**TASK ITEM:** Select the lines below containing the word "Traditions".

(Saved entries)
*** Begin section ***
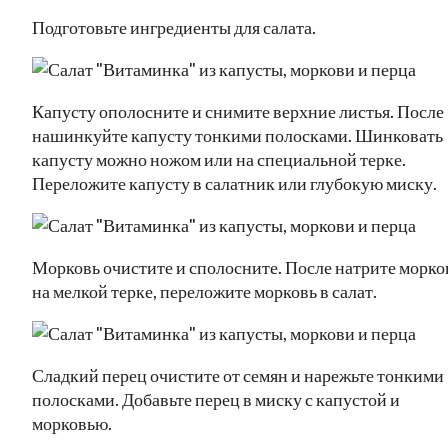
Подготовьте ингредиенты для салата.
Капусту ополосните и снимите верхние листья. После
нашинкуйте капусту тонкими полосками. Шинковать
капусту можно ножом или на специальной терке.
Переложите капусту в салатник или глубокую миску.
Морковь очистите и сполосните. После натрите морко
на мелкой терке, переложите морковь в салат.
Сладкий перец очистите от семян и нарежьте тонкими
полосками. Добавьте перец в миску с капустой и
морковью.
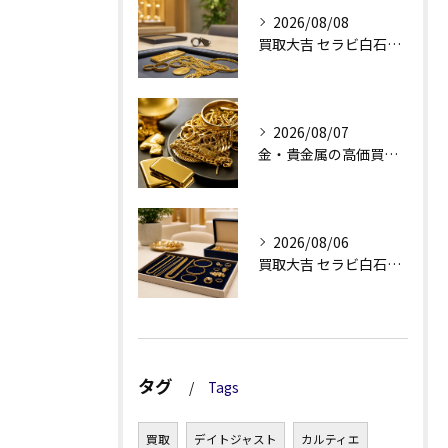
2026/08/08
買取大吉 セラビ白石店の金買取、査定理由が見える安心感
2026/08/07
金・貴金属の高価買取へ、相場差と手数料を見る
2026/08/06
買取大吉 セラビ白石店の金・貴金属買取で迷わない強み
タグ
Tags
買取
デイトジャスト
カルティエ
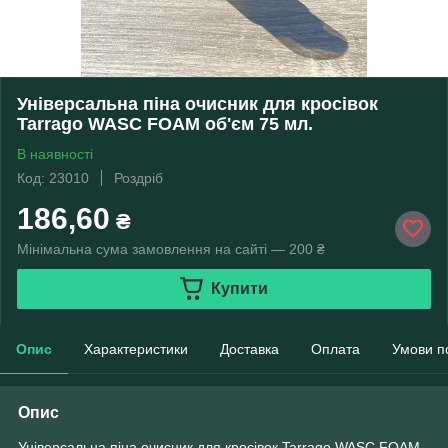
Універсальна піна очисник для кросівок
Tarrago WASC FOAM об'єм 75 мл.
В наявності
Код: 23010
Роздріб
186,60
₴
Мінімальна сума замовлення на сайті — 200 ₴
Купити
Опис
Характеристики
Доставка
Оплата
Умови п
Опис
Універсальна піна очисник для кросівок Tarrago WASC FOAM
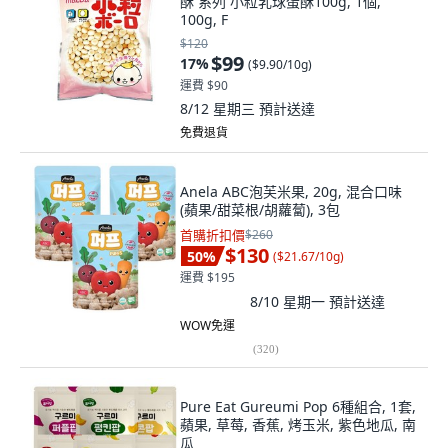
酥 系列 小粒乳球蛋酥100g, 1個,
100g, F
$120
$99
17
%
(
$9.90/10g
)
運費 $90
8/12 星期三
預計送達
免費退貨
Anela ABC泡芙米果, 20g, 混合口味
(蘋果/甜菜根/胡蘿蔔), 3包
首購折扣價
$260
$130
50
%
(
$21.67/10g
)
運費 $195
8/10 星期一
預計送達
WOW免運
(
320
)
Pure Eat Gureumi Pop 6種組合, 1套,
蘋果, 草莓, 香蕉, 烤玉米, 紫色地瓜, 南
瓜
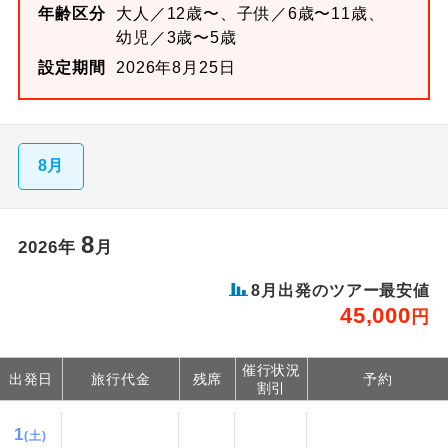
年齢区分
大人／12歳〜、子供／6歳〜11歳、
幼児／3歳〜5歳
設定期間
2026年8月25日
8月
8
2026
年
月
8
月出発のツアー最安値
45,000
円
催行状況
出発日
旅行代金
残席
予約
割引
1
(土)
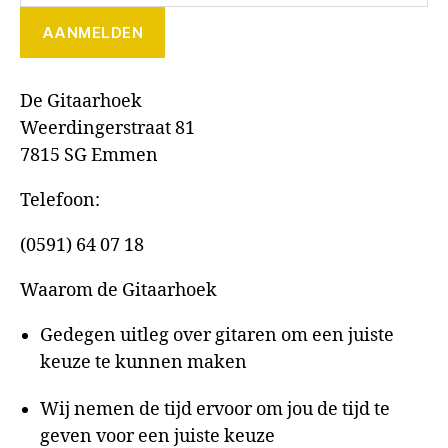
De Gitaarhoek
Weerdingerstraat 81
7815 SG Emmen
Telefoon:
(0591) 64 07 18
Waarom de Gitaarhoek
Gedegen uitleg over gitaren om een juiste
keuze te kunnen maken
Wij nemen de tijd ervoor om jou de tijd te
geven voor een juiste keuze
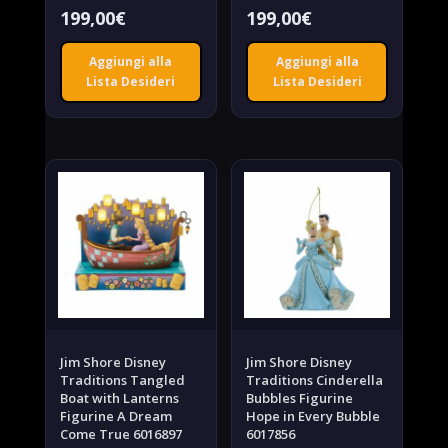
199,00
€
199,00
€
Aggiungi alla
Aggiungi alla
Lista Desideri
Lista Desideri
Jim Shore Disney
Jim Shore Disney
Traditions Tangled
Traditions Cinderella
Boat with Lanterns
Bubbles Figurine
Figurine A Dream
Hope in Every Bubble
Come True 6016897
6017856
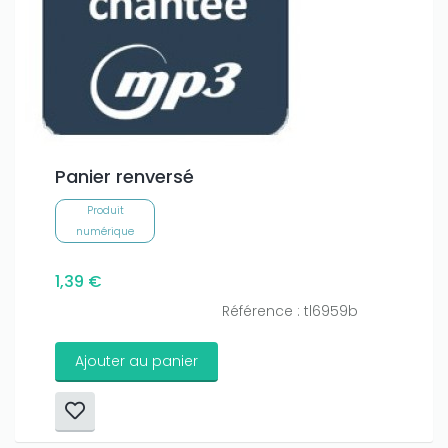
Panier renversé
Produit
numérique
1,39 €
Référence : tl6959b
Ajouter au panier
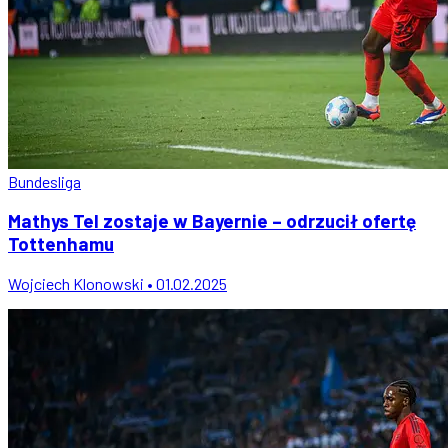
Bundesliga
Mathys Tel zostaje w Bayernie – odrzucił ofertę
Tottenhamu
Wojciech Klonowski • 01.02.2025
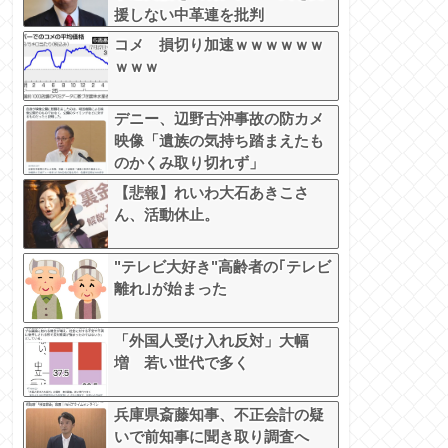
援しない中革連を批判
コメ 損切り加速ｗｗｗｗｗｗ
ｗｗｗ
デニー、辺野古沖事故の防カメ
映像「遺族の気持ち踏まえたも
のかくみ取り切れず」
【悲報】れいわ大石あきこさ
ん、活動休止。
"テレビ大好き"高齢者の｢テレビ
離れ｣が始まった
「外国人受け入れ反対」大幅
増 若い世代で多く
兵庫県斎藤知事、不正会計の疑
いで前知事に聞き取り調査へ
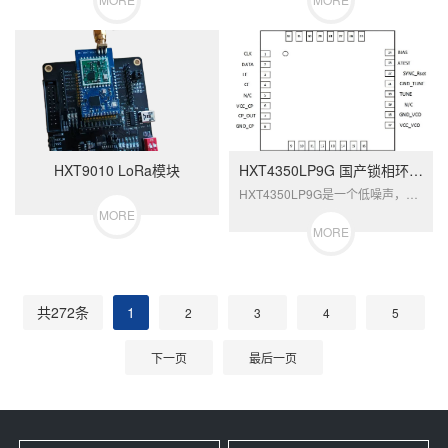
HXT9010 LoRa模块
HXT4350LP9G 国产锁相环（PLL）
HXT4350LP9G是一个低噪声，宽频...
MORE
MORE
共272条
1
2
3
4
5
下一页
最后一页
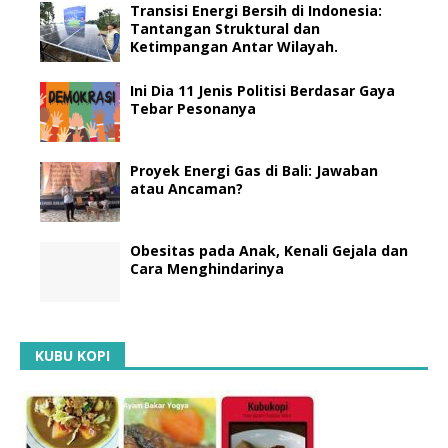
Transisi Energi Bersih di Indonesia:
Tantangan Struktural dan
Ketimpangan Antar Wilayah.
Ini Dia 11 Jenis Politisi Berdasar Gaya
Tebar Pesonanya
Proyek Energi Gas di Bali: Jawaban
atau Ancaman?
Obesitas pada Anak, Kenali Gejala dan
Cara Menghindarinya
KUBU KOPI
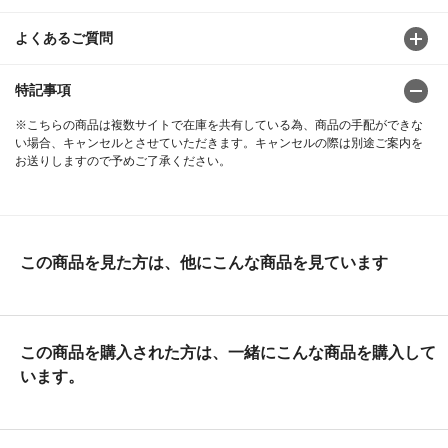
よくあるご質問
特記事項
※こちらの商品は複数サイトで在庫を共有している為、商品の手配ができな
い場合、キャンセルとさせていただきます。キャンセルの際は別途ご案内を
お送りしますので予めご了承ください。
この商品を見た方は、他にこんな商品を見ています
この商品を購入された方は、一緒にこんな商品を購入して
います。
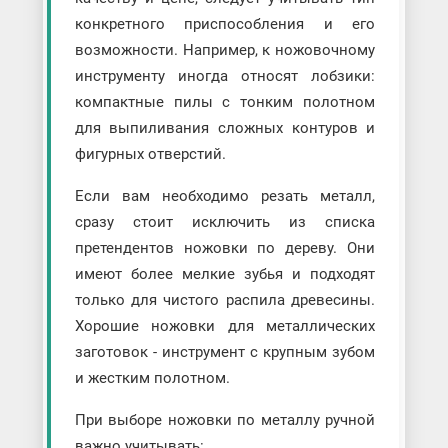
конкретного приспособления и его
возможности. Например, к ножовочному
инструменту иногда относят лобзики:
компактные пилы с тонким полотном
для выпиливания сложных контуров и
фигурных отверстий.
Если вам необходимо резать металл,
сразу стоит исключить из списка
претендентов ножовки по дереву. Они
имеют более мелкие зубья и подходят
только для чистого распила древесины.
Хорошие ножовки для металлических
заготовок - инструмент с крупным зубом
и жестким полотном.
При выборе ножовки по металлу ручной
важно учитывать:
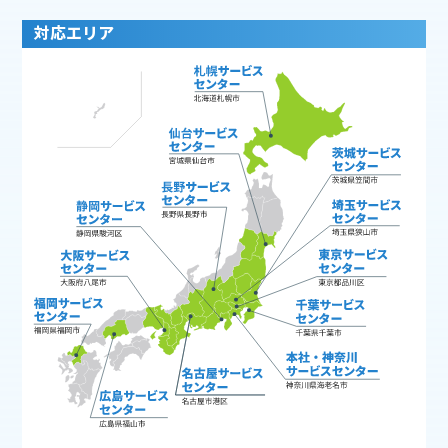
対応エリア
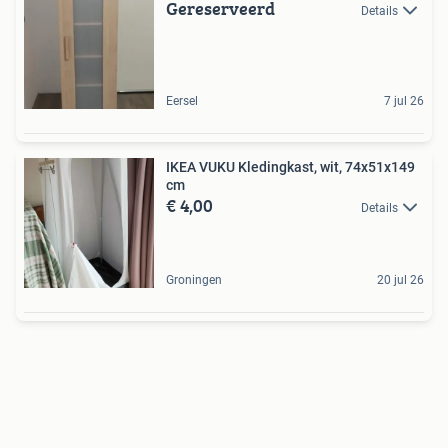
Gereserveerd
Details
Eersel
7 jul 26
IKEA VUKU Kledingkast, wit, 74x51x149
cm
€ 4,00
Details
Groningen
20 jul 26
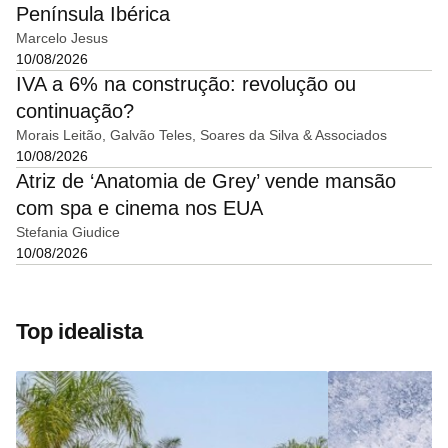
Península Ibérica
Marcelo Jesus
10/08/2026
IVA a 6% na construção: revolução ou
continuação?
Morais Leitão, Galvão Teles, Soares da Silva & Associados
10/08/2026
Atriz de ‘Anatomia de Grey’ vende mansão
com spa e cinema nos EUA
Stefania Giudice
10/08/2026
Top idealista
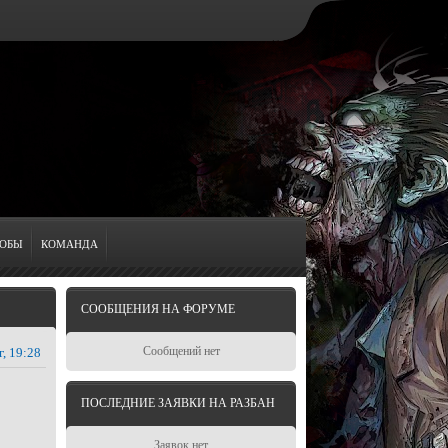
ОБЫ
КОМАНДА
СООБЩЕНИЯ НА ФОРУМЕ
Сообщений нет
г, 19:28
ПОСЛЕДНИЕ ЗАЯВКИ НА РАЗБАН
Заявок нет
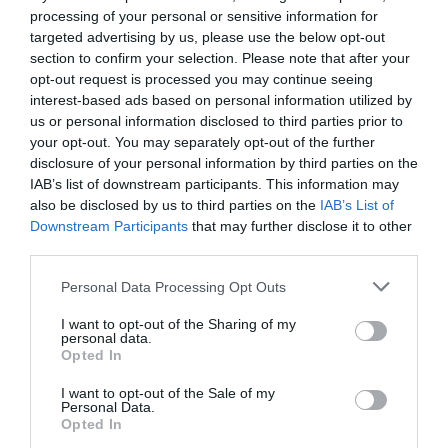
L'acció està coordinada des del programa
processing of your personal or sensitive information for
Connectem Ascó, presentat al juliol, que unifica
targeted advertising by us, please use the below opt-out
section to confirm your selection. Please note that after your
les polítiques de projecció econòmica amb la
opt-out request is processed you may continue seeing
finalitat de dinamitzar l'activitat empresarial des
interest-based ads based on personal information utilized by
de l'emprenedoria autòctona i la captació de
us or personal information disclosed to third parties prior to
your opt-out. You may separately opt-out of the further
noves inversions. “Era un projecte que teníem al
disclosure of your personal information by third parties on the
cap i que necessitava la infraestructura, una
IAB’s list of downstream participants. This information may
proposta perquè fóssim capaços de generar
also be disclosed by us to third parties on the
IAB’s List of
ocupació i atreure noves empreses i que el fons
Downstream Participants
that may further disclose it to other
third parties.
nuclears han permès tirar endavant”, ha remarcat
Baiges.
Personal Data Processing Opt Outs
I want to opt-out of the Sharing of my
personal data.
Afegir
VIA Empresa
com a font preferida de
Opted In
Google de forma gratuïta
Estigues informat amb les últimes notícies d'actualitat
I want to opt-out of the Sale of my
Personal Data.
ACTIVAR ARA
Opted In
*** End section ***
**EXERCISE RESULT:**
Traditions Tangled
Traditions Cinderella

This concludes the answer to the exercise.